Balance works because the body finds movement less tiring than stillness. As a quick illustration hold both arms out by your side at shoulder level. Keep one of them still, and move the other one around, keeping it more-or-less at shoulder level. See which ones feels tired first. Balance is continual adjustment of position (think of a tightrope walker, as an extreme example - not one you probably want to test while concentrating on something else though!). A bicycle or motorbike is a less extreme example. Lose the movement, and you lose the balance. Sitting on a chair with your feet underneath your hips on the ground gives you a more stable, yet still balanced basis for your working position.

You can find more (general) advice on sitting at a desk here (http://www.backinaction.co.uk/advice-sitting).

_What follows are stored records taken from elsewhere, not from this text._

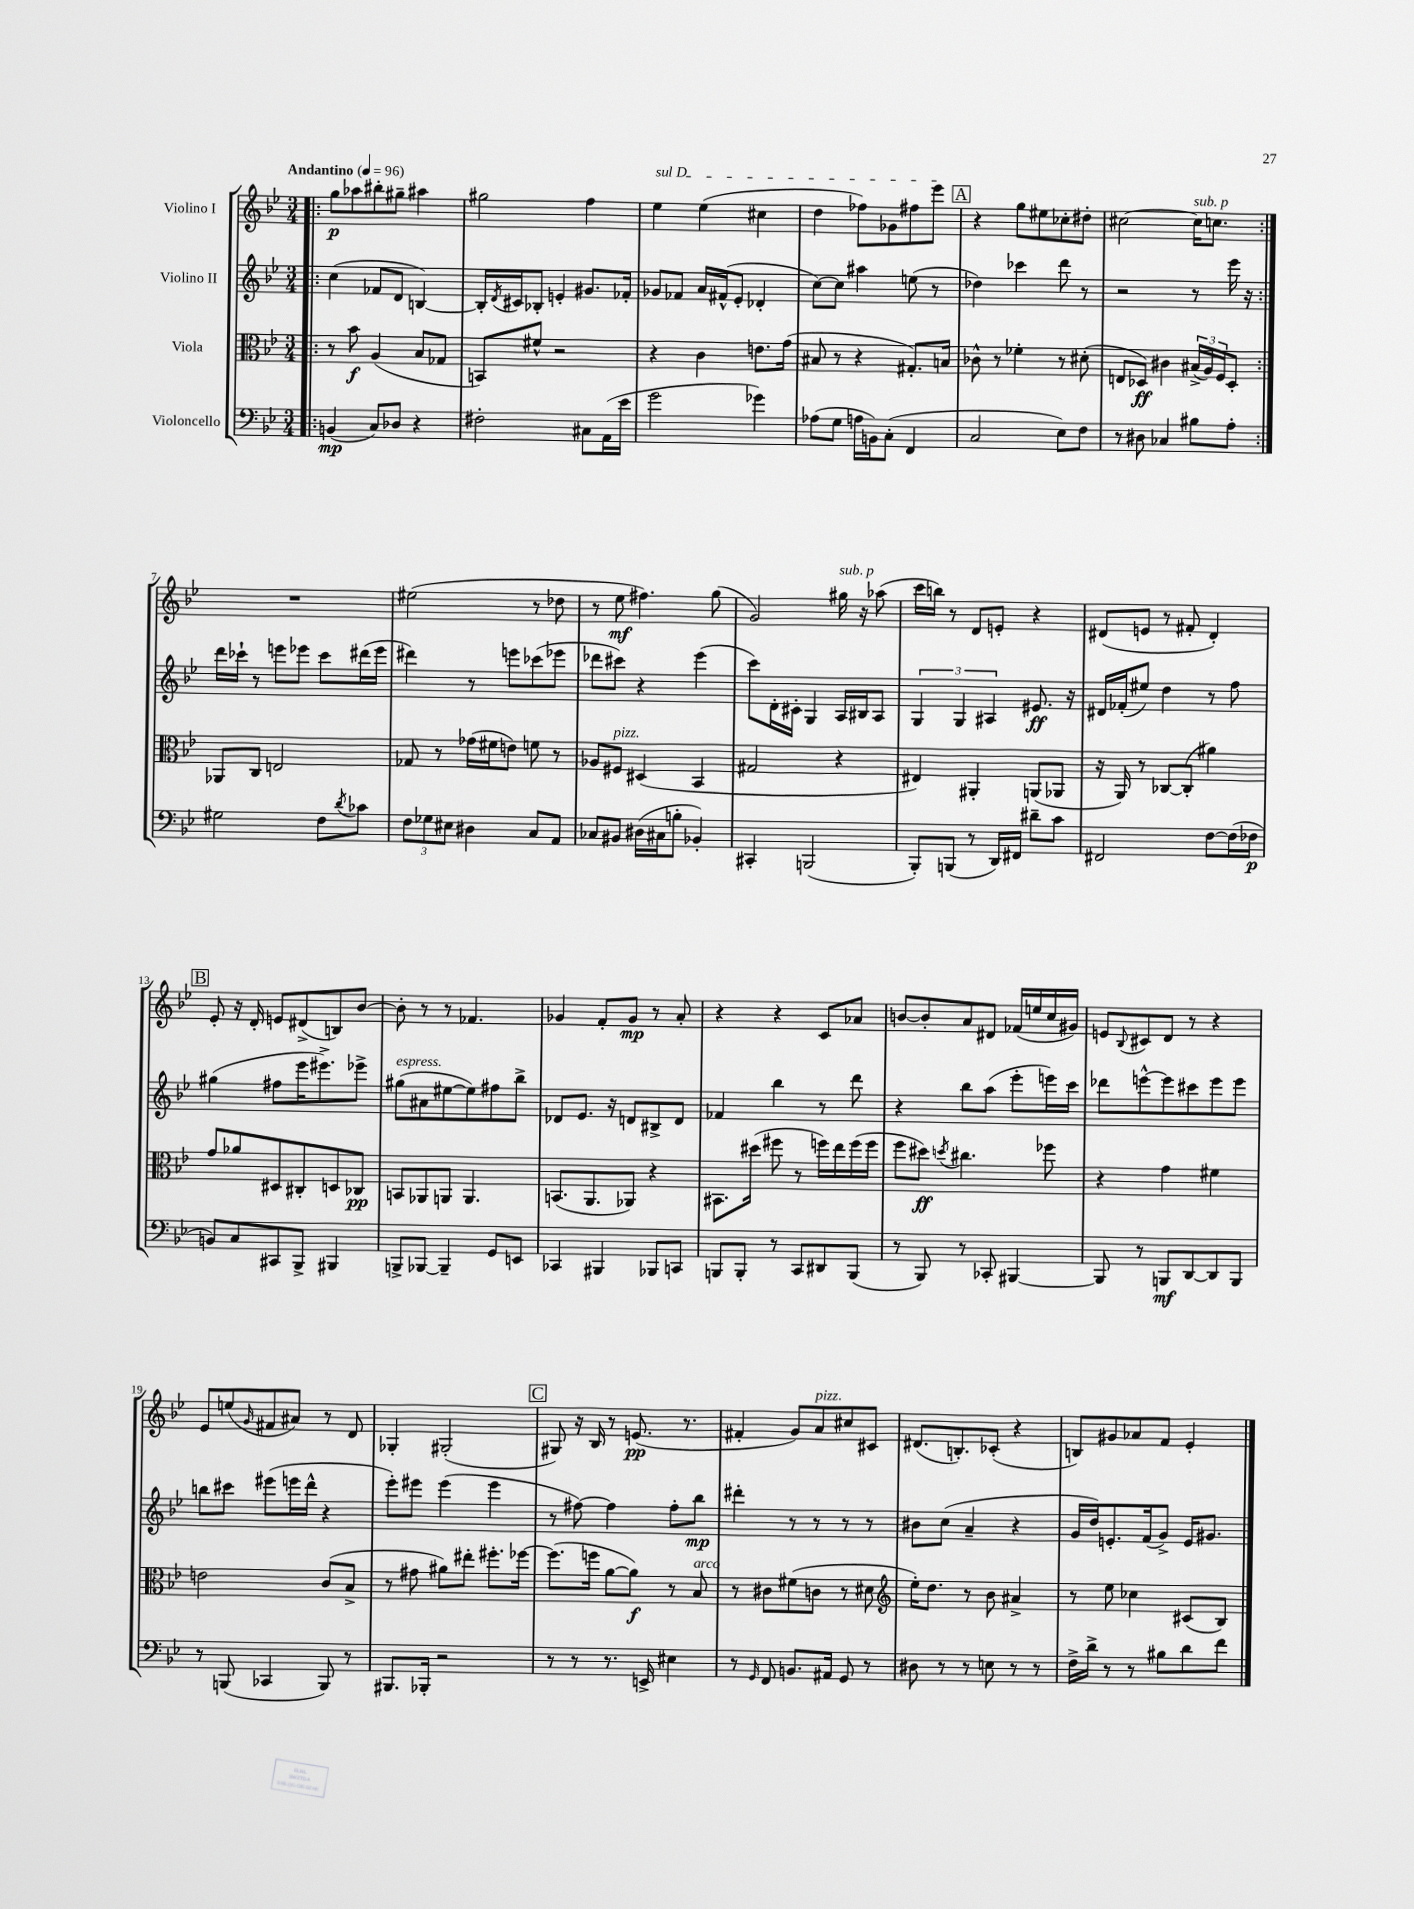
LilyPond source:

<<
\new StaffGroup <<
\new Staff = "s0" \with { instrumentName = "Violino I" } {
    \clef treble \key bes \major \numericTimeSignature \time 3/4 \tempo "Andantino" 4 = 96
    \repeat volta 2 { \bar ".|:" g''8\p aes''8 bis''8-. gis''8-- ais''4 |
    gis''2 f''4 |
    \once \override TextSpanner.bound-details.left.text = \markup { \italic "sul D" } ees''4\startTextSpan ees''4( cis''4 |
    d''4 fes''8) ges'8 fis''8 ees'''8\stopTextSpan |
    \mark \markup { \box "A" } r4 g''8 eis''8 ces''8-. dis''8-. |
    cis''2~ cis''16^\markup { \italic "sub. p" } c''8. | }
    R2. |
    eis''2( r8 des''8 |
    r8 ees''8\mf fis''4.) g''8( |
    g'2) gis''16^\markup { \italic "sub. p" } r16 aes''8( |
    c'''16 b''16) r8 d'8 e'8-. r4 |
    dis'8( e'8 r8 fis'8-. dis'4-.) |
    \mark \markup { \box "B" } ees'8-. r16 d'16-. e'8 dis'8->( b8) bes'8~ |
    bes'8-. r8 r8 fes'4. |
    ges'4 f'8-. ges'8\mp r8 a'8-. |
    r4 r4 c'8 aes'8 |
    b'8~ b'8-. a'8 dis'8 fes'16( e''16 c''16 gis'16) |
    e'8 \appoggiatura { bes8 } cis'8 d'8 r8 r4 |
    ees'8 e''8( \grace { g'16 } fis'8 ais'8) r8 d'8 |
    ges4-. gis2-.( |
    \mark \markup { \box "C" } gis8) r16 bes16 r8 e'8.\pp( r8. |
    fis'4-. g'8) a'8^\markup { \italic "pizz." } cis''8 cis'8 |
    dis'8.( b8.-.) ces'8-.( r4 |
    b8) gis'8 aes'8 f'8 ees'4-. \bar "|." |
}
\new Staff = "s1" \with { instrumentName = "Violino II" } {
    \clef treble \key bes \major \numericTimeSignature \time 3/4
    \repeat volta 2 { \bar ".|:" c''4( fes'8 d'8 b4~) |
    b16-. \acciaccatura { d'8 } cis'16 bes8-. e'4-. gis'8. fes'16-. |
    ges'8 fes'8 a'16 fis'16-^( ees'8-. des'4-. |
    c''8~) c''8 ais''4 e''8( r8 |
    \mark \markup { \box "A" } des''4) ces'''4 d'''8 r8 |
    r2 r8 ees'''16 r16 | }
    d'''16 ces'''16-! r8 e'''8 ees'''8 ces'''8 dis'''16( ees'''16 |
    dis'''4) r8 e'''8 ces'''8( ees'''8 |
    des'''8 cis'''8) r4 ees'''4( |
    c'''8) d'16-. cis'16-. g4 a16 bis16 a8 |
    \tuplet 3/2 { g4 g4 ais4 } eis'8.\ff r16 |
    dis'16 fes'16-.( eis''8) d''4 r8 f''8 |
    \mark \markup { \box "B" } gis''4( fis''8 ees'''16 eis'''8.->) ees'''8-> |
    gis''8^\markup { \italic "espress." }( ais'8 eis''8~ eis''8) fis''8 bes''8-> |
    des'8 ees'8. r16 d'8 bis8-> d'8 |
    fes'4 bes''4 r8 d'''8 |
    r4 bes''8 a''8( ees'''8-. e'''16) c'''16 |
    des'''8 e'''8~-^ e'''8 cis'''8 e'''8 e'''8 |
    b''8 cis'''8 eis'''8( e'''16 d'''16-^ r4 |
    ees'''8-.) eis'''8 eis'''4( eis'''4 |
    \mark \markup { \box "C" } r8 fis''8~) fis''4 fis''8-. bes''8\mp |
    dis'''4-. r8 r8 r8 r8 |
    bis'8 c''8( a'4-- r4 |
    g'16 d''16) e'8.-. f'16( g'8->) e'16 gis'8. \bar "|." |
}
\new Staff = "s2" \with { instrumentName = "Viola" } {
    \clef alto \key bes \major \numericTimeSignature \time 3/4
    \repeat volta 2 { \bar ".|:" r8 bes'8\f a4( bes8 ges8 |
    b,8) fis'8-^ r2 |
    r4 c'4 e'8. g'16( |
    bis8 r8 r4 gis8.-.) b16 |
    \mark \markup { \box "A" } ces'8-^ r8 fes'4-. r8 dis'8-.( |
    e8 des8\ff) cis'4 \tuplet 3/2 { bis16->( a16) f16 } des8-. | }
    aes,8 c8 e2 |
    ges8 r8 ges'16( fis'16 e'8) f'8 r8 |
    aes8 fis8^\markup { \italic "pizz." } dis4( bes,4 |
    gis2 r4 |
    eis4) ais,4-. a,8( aes,8 |
    r16 a,16) r8 ces8~ ces8-.( ais'4) |
    \mark \markup { \box "B" } g'8 aes'8 dis8 cis8-. d8 ces8\pp |
    b,8 aes,8 a,8 a,4. |
    b,8.( a,8. aes,8) r4 |
    bis,8. dis''16( fis''8 r8 f''16) ees''16 f''16( f''16 |
    f''8 dis''8\ff) \acciaccatura { d''8 } cis''4. fes''8 |
    r4 g'4 fis'4 |
    e'2 c'8( bes8-> |
    r8 gis'8 ais'8) eis''8-. fis''8.-. fes''16~ |
    \mark \markup { \box "C" } fes''8.( f''16 a'8~ a'8\f) r8 bes8^\markup { \italic "arco" } |
    r8 cis'8 fis'8( c'8 r8 dis'8 |
    \clef treble ees''16-.) d''8. r8 bes'8 ais'4-> |
    r8 ees''8 ces''4 cis'8( bes8) \bar "|." |
}
\new Staff = "s3" \with { instrumentName = "Violoncello" } {
    \clef bass \key bes \major \numericTimeSignature \time 3/4
    \repeat volta 2 { \bar ".|:" b,4\mp( c8) des8 r4 |
    fis2-. cis8 a,16( ees'16 |
    g'2 ges'4) |
    aes8( g8 a16 b,16) c8-.( f,4 |
    \mark \markup { \box "A" } c2 ees8) f8 |
    r8 dis8 ces4 bis8 a8-. | }
    gis2 f8 \acciaccatura { d'8 } ces'8 |
    \tuplet 3/2 { f8 ges8 eis8 } dis4 c8 a,8 |
    ces8 bis,8 dis16( cis16 b8-. bes,4-.) |
    cis,4-. b,,2( |
    bes,,8-.) b,,8( r8 d,16) fis,16 dis'8-- c'8 |
    fis,2 f8~ f16( fes16\p |
    \mark \markup { \box "B" } b,8) c8 cis,8 bes,,8-> bis,,4 |
    b,,8-> bes,,8~ bes,,4-- g,8 e,8 |
    ces,4 bis,,4 bes,,8 c,8 |
    b,,8 b,,8-. r8 c,8 dis,8 b,,8( |
    r8 bes,,8) r8 ces,8-. bis,,4~ |
    bis,,8 r8 b,,8\mf d,8~ d,8 b,,8 |
    r8 b,,8( ces,4 b,,8) r8 |
    bis,,8. bes,,16-. r2 |
    \mark \markup { \box "C" } r8 r8 r8. e,16-> eis4 |
    r8 \grace { g,16 } f,8 b,8. ais,16 g,8 r8 |
    dis8 r8 r8 e8 r8 r8 |
    f16-> d'16-> r8 r8 bis8 d'8 f'8 \bar "|." |
}
>>
>>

The cheapest solution that combines movement with forward tilting and balance is to sit on an exercise ball (of the correct height for your legs), and with your desk height adjusted to elbow height when seated on the ball. Of course, being spherical, a ball needs to be as wide as it is high, which can be impractical. Putting the ball in a frame makes it more practical - it won't roll away when you stand up, and you can get the same height from a smaller diameter ball, which means you don't have to straddle quite as much.

Note that the principle of adjusting the desk to your on your chair of choice holds true whatever you sit on: adjust the chair to you, not to your desk, and adjust the desk to the correct height for you on your chair (which will vary depending on what you're sitting on). This can usually be done pretty cheaply using blocks of the appropriate height under the legs of the desk. Most people tend to adjust the chair to the desk, and if you're tall, that just means that either your legs are crumpled uncomortably underneath you, or your knees have to be higher than your hips, losing the forward tilt and balance.

Tilting your work surface towards you (if you write, rather than using a computer) will also help to discourage slumping.